I want to SEE this year - really see what my kids need, see what they are saying and not saying, see them completely and fully.  I want to see the hearts of my family and friends.  I want to see signs and wonders and healing.  I want to see miracles.  I want to see that I am walking my talk.
 
 
God is so Good!  His grace and mercy amaze me every time I see it and every time I am on the receiving end of it.  This life is not easy or perfect, it truly is a journey and I am so blessed to have a family, a church family and friends (who really are family) who love us so well!  I still struggle at times, I know we all do.  The amazing thing to me is, we aren't alone, we have each other, we have Jesus!  He turns all things to work for His good - we just need to love Him.
 
"For I know the plans I have for you, declares the Lord, "plans to
prosper you and not to harm you, palns to give you
hope and a future.
Jeremiah 29:11
 
Happy New Year - indeed!!

 




Thursday, December 4, 2014

A life lately update



Its about time I update things here, if for no other reason, than for posterity sake!!

Life lately has been good, I am living my moments, I am thriving, I am growing, learning and still trusting and hoping for so much more!

I am starting with Halloween, even though its well past pumpkins and hay!

We carved pumpkins with friends and there was much ado about the fact that Travis and Sydney had never really truly carved a pumpkin!  It just wasn't what we did, we decorated more for fall, not Halloween and honestly they never asked to carve a pumpkin so I just never did it with them.

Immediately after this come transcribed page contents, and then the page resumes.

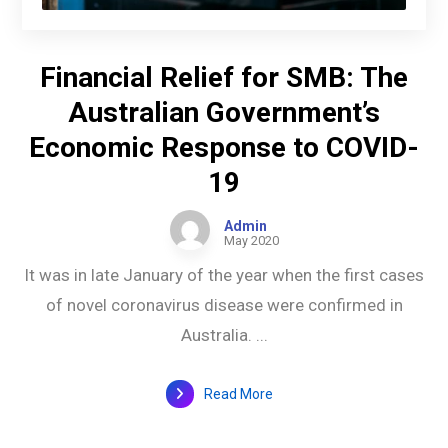
Financial Relief for SMB: The
Australian Government’s
Economic Response to COVID-
19
Admin
May 2020
It was in late January of the year when the first cases
of novel coronavirus disease were confirmed in
Australia. ...
Read More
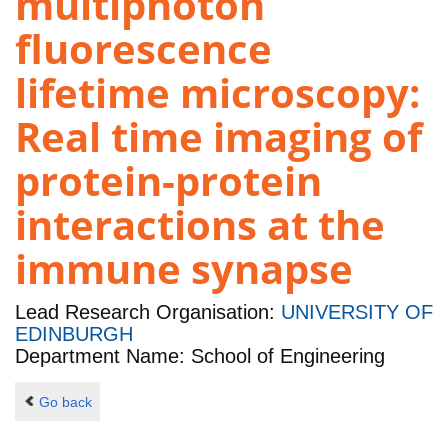
multiphoton
fluorescence
lifetime microscopy:
Real time imaging of
protein-protein
interactions at the
immune synapse
Lead Research Organisation:
UNIVERSITY OF
EDINBURGH
Department Name: School of Engineering
Go back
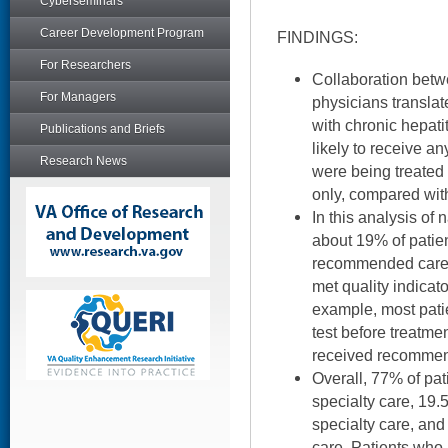
Cyberseminars
Career Development Program
FINDINGS:
For Researchers
Collaboration betw
For Managers
physicians translate
with chronic hepati
Publications and Briefs
likely to receive a
Research News
were being treated 
only, compared wit
In this analysis of 
about 19% of patie
recommended care. 
met quality indicato
example, most pati
test before treatme
received recommen
Overall, 77% of pat
specialty care, 19.
specialty care, and
care. Patients who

Trav's is on the right and Syd's is on the left - great job!



Halloween night an escapee from the insane asylum:


and Wednesday Adams
 
 

November brought some cooler weather - finally!  Dinner and lunch dates, the flu for me, making cookies, decorating and of course Thanksgiving!


Sitting on my porch on a cool wet morning - glorious!!  I tried to be good to myself this month!  I went to the movies with my girlfriends - Gone Girl!  I read the book and the movie was just as good!

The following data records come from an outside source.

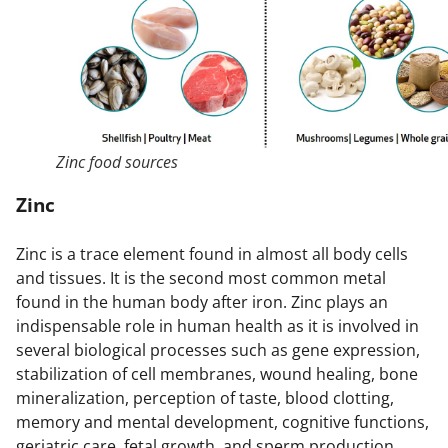
Zinc food sources
Zinc
Zinc is a trace element found in almost all body cells
and tissues. It is the second most common metal
found in the human body after iron. Zinc plays an
indispensable role in human health as it is involved in
several biological processes such as gene expression,
stabilization of cell membranes, wound healing, bone
mineralization, perception of taste, blood clotting,
memory and mental development, cognitive functions,
geriatric care, fetal growth, and sperm production.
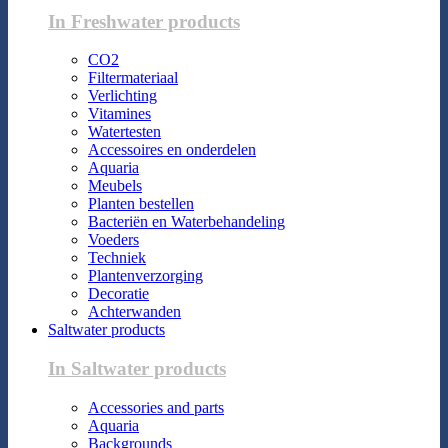
In Freshwater products
CO2
Filtermateriaal
Verlichting
Vitamines
Watertesten
Accessoires en onderdelen
Aquaria
Meubels
Planten bestellen
Bacteriën en Waterbehandeling
Voeders
Techniek
Plantenverzorging
Decoratie
Achterwanden
Saltwater products
In Saltwater products
Accessories and parts
Aquaria
Backgrounds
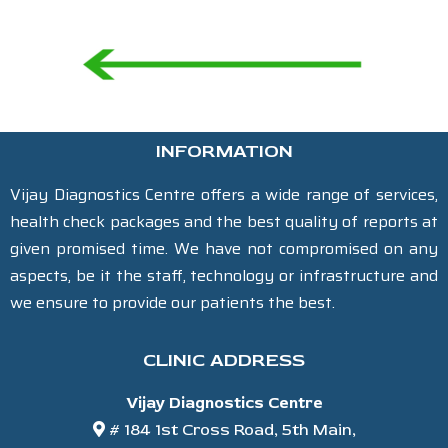
INFORMATION
Vijay Diagnostics Centre offers a wide range of services,
health check packages and the best quality of reports at
given promised time. We have not compromised on any
aspects, be it the staff, technology or infrastructure and
we ensure to provide our patients the best.
CLINIC ADDRESS
Vijay Diagnostics Centre
# 184 1st Cross Road, 5th Main,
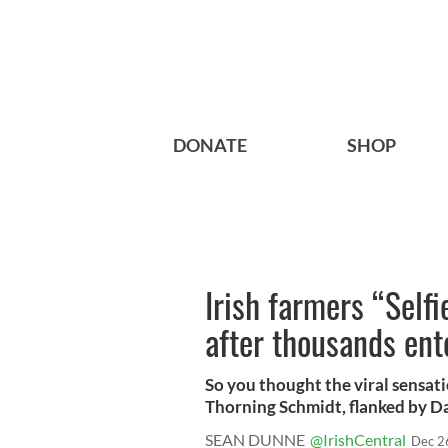
DONATE
SHOP
Irish farmers “Selfi
after thousands ent
So you thought the viral sensati
Thorning Schmidt, flanked by D
SEAN DUNNE
@IrishCentral
Dec 2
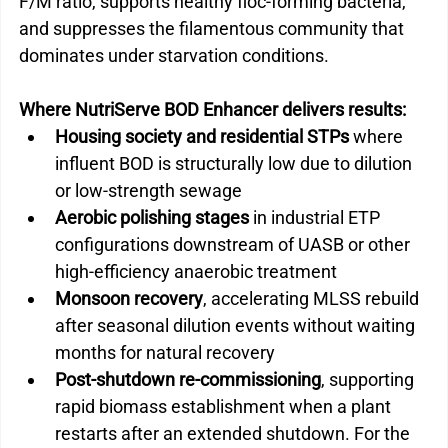
F/M ratio, supports healthy floc-forming bacteria, 
and suppresses the filamentous community that 
dominates under starvation conditions.
Where NutriServe BOD Enhancer delivers results:
Housing society and residential STPs
 where 
influent BOD is structurally low due to dilution 
or low-strength sewage
Aerobic polishing stages
 in industrial ETP 
configurations downstream of UASB or other 
high-efficiency anaerobic treatment
Monsoon recovery
, accelerating MLSS rebuild 
after seasonal dilution events without waiting 
months for natural recovery
Post-shutdown re-commissioning
, supporting 
rapid biomass establishment when a plant 
restarts after an extended shutdown. 
For the 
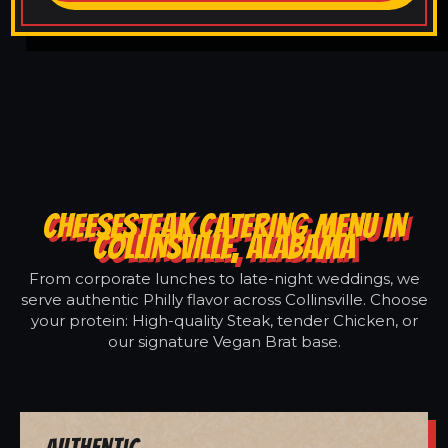
CHEESESTEAK CATERING MENU IN
COLLINSVILLE, ALABAMA
From corporate lunches to late-night weddings, we
serve authentic Philly flavor across Collinsville. Choose
your protein: High-quality Steak, tender Chicken, or
our signature Vegan Brat base.
Authentic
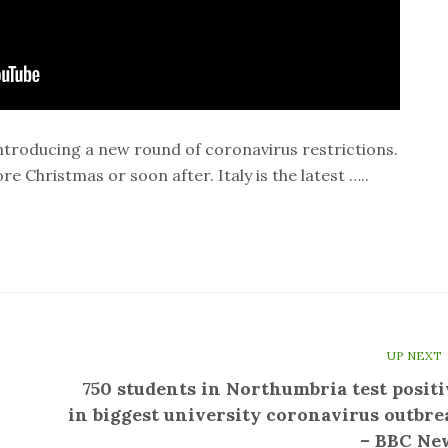
ntroducing a new round of coronavirus restrictions.
e Christmas or soon after. Italy is the latest …..
UP NEXT
750 students in Northumbria test positi
in biggest university coronavirus outbre
– BBC Ne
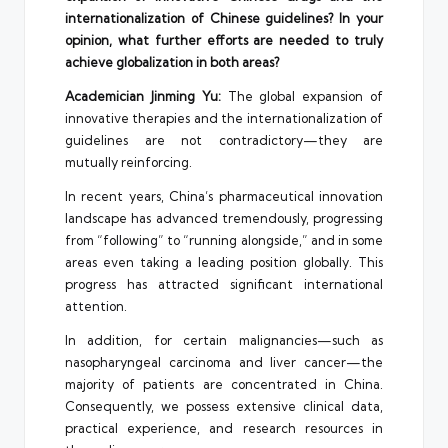
internationalization of Chinese guidelines? In your
opinion, what further efforts are needed to truly
achieve globalization in both areas?
Academician Jinming Yu:
The global expansion of
innovative therapies and the internationalization of
guidelines are not contradictory—they are
mutually reinforcing.
In recent years, China’s pharmaceutical innovation
landscape has advanced tremendously, progressing
from “following” to “running alongside,” and in some
areas even taking a leading position globally. This
progress has attracted significant international
attention.
In addition, for certain malignancies—such as
nasopharyngeal carcinoma and liver cancer—the
majority of patients are concentrated in China.
Consequently, we possess extensive clinical data,
practical experience, and research resources in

I had a dinner date with Travis - love this kid of mine!

 
The kids and I spent a lazy Sunday evening watching Elf and having dinner with my sweet nieces!
 
 
A change in plans on a beautiful Saturday lead to Sydney and I shopping and having lunch - loved spending the day with my sweet girl!  I love this girl - alot!
 

Sunday Dinner and tree decorating at Mimi and Aunt Patti's!!
 


We had a fun weekend of cookie baking, decorating and red cup getting!!



 
 

I know - this is hung wrong - Trav, Syd nor I realized it while we were hanging it! But an hour later... eh, I just left it -- its right if you read from the bottom up!
 
I am so grateful for my 2 amazing Days!


And then, it was Thanksgiving week!  The kids spent the week with their dad.  And I headed to my sister's. I had a most lovely and relaxing time!  We toasted, made pies, watched movies, ate yummy food, my niece cut and weaved my hair and we did some online black Friday shopping!!!








And that was my November - full, warm, cozy, a little sad, good, hard, life changing and growth!